Q. How can I stop birds nesting?
- Birds nesting, especially jackdaws, can be a problem. More so the nearer you get to the countryside. There are companies who make purpose-built bird guards. These should always be used in preference to putting chicken wire on the pot. Proper bird guards are strong enough to withstand any efforts from the birds to pull them off. They do not reduce the size of your chimney pot in any way. (which is important for the draw of your chimney.
Q. Do I need a certificate for my household insurance?

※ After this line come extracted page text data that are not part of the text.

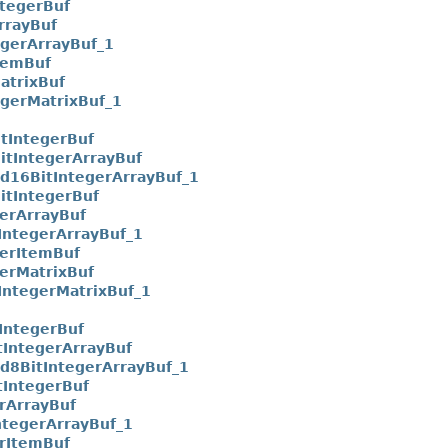
tegerBuf
rrayBuf
egerArrayBuf_1
temBuf
atrixBuf
egerMatrixBuf_1
tIntegerBuf
tIntegerArrayBuf
d16BitIntegerArrayBuf_1
itIntegerBuf
erArrayBuf
IntegerArrayBuf_1
erItemBuf
erMatrixBuf
IntegerMatrixBuf_1
IntegerBuf
IntegerArrayBuf
d8BitIntegerArrayBuf_1
tIntegerBuf
rArrayBuf
ntegerArrayBuf_1
rItemBuf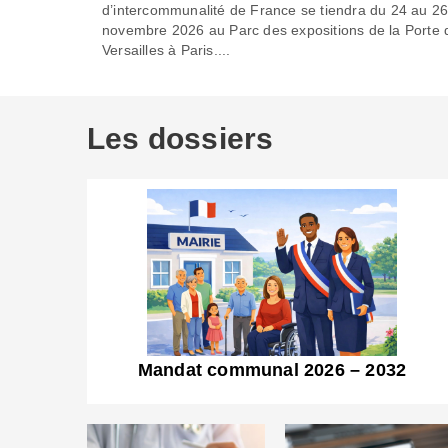
d’intercommunalité de France se tiendra du 24 au 2
novembre 2026 au Parc des expositions de la Porte 
Versailles à Paris....
Les dossiers
Mandat communal 2026 – 2032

- When you have your chimney swept it is advisable that the chimney sweep gives you a certificate to prove to your insurance company in the event of a chimney fire, you have had your chimney swept, at the very least get a receipt from your chimney sweep. More and more insurance companies are requesting this. Your insurance may be invalid if you have a chimney fire with no proof of sweeping.
Q. Do I need a liner for a stove?
- The answer to this is no, as long as the chimney stack is sound and does not leak and there is nothing that can catch fire such as timber beams etc. Most modern homes built after the mid 1960s with a fireplace already have a lined chimney due to building regulations. In very old houses or very large chimneys it is advisable to have your chimney lined as problems with condensation will occur and there can be a build up of tar.

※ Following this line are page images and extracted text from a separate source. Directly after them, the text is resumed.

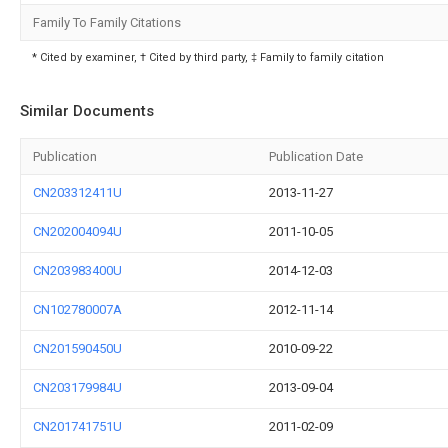
Family To Family Citations
* Cited by examiner, † Cited by third party, ‡ Family to family citation
Similar Documents
Publication
Publication Date
CN203312411U
2013-11-27
CN202004094U
2011-10-05
CN203983400U
2014-12-03
CN102780007A
2012-11-14
CN201590450U
2010-09-22
CN203179984U
2013-09-04
CN201741751U
2011-02-09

Q. Can I burn wet or unseasoned wood?
- You should never burn wet or unseasoned wood the main reason for this is as the gases rise up your chimney stack, the moisture in the gases condensates on the inner walls of the chimney stack and sets as a hard tar. In most cases, this will not be able to be removed and if built up sufficiently, the tar could catch fire and lead to a large chimney fire. Burning wet fuel would gives little heat and may spit sparks into the room. You can avoid this by buying a moisture meter, which helps you to reject damp wood. The wood should not have a moisture of over 25% - anything higher will start leading to problems.

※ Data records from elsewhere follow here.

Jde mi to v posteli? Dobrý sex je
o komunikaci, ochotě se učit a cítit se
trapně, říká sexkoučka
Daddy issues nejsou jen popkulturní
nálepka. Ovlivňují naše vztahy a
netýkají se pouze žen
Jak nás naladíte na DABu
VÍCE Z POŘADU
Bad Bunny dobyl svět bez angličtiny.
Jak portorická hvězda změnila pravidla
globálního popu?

Q. What are the benefits of a wood burner over a open fire?
- More and more people are realising the benefits of having a stove fitted instead of a open fire. The reasons for this is a stove is far more efficient uses less fuel and gives much more heat in to the room. The average open fire when lit is around 20% efficient this means that 20% of the heat created comes out into the room and 80% goes up the chimney and out of the house. Where as a good stove can be up to 90% efficient that is 90% of the heat coming back into the room and only 10% going up the chimney stack. The other down side to an open fire is that when you're not using the fire, heat from the house is still rising up the chimney and out of the house and cold air is then brought back in to the house from outside to replace it by the way of draughts. You can lose up to 40% of your central heating this way. With a stove you can close the doors and shut the vents so warm air is not being lost up the chimney when not in use.
Q. Do I need an existing chimney stack to have a stove?
- Stoves are becoming more and more popular and stove companies have been coming up with more ways of people being able to have them fitted using insulated flue liners that can run up the outside or even the inside of a home, removing the need for an existing chimney stack in a home.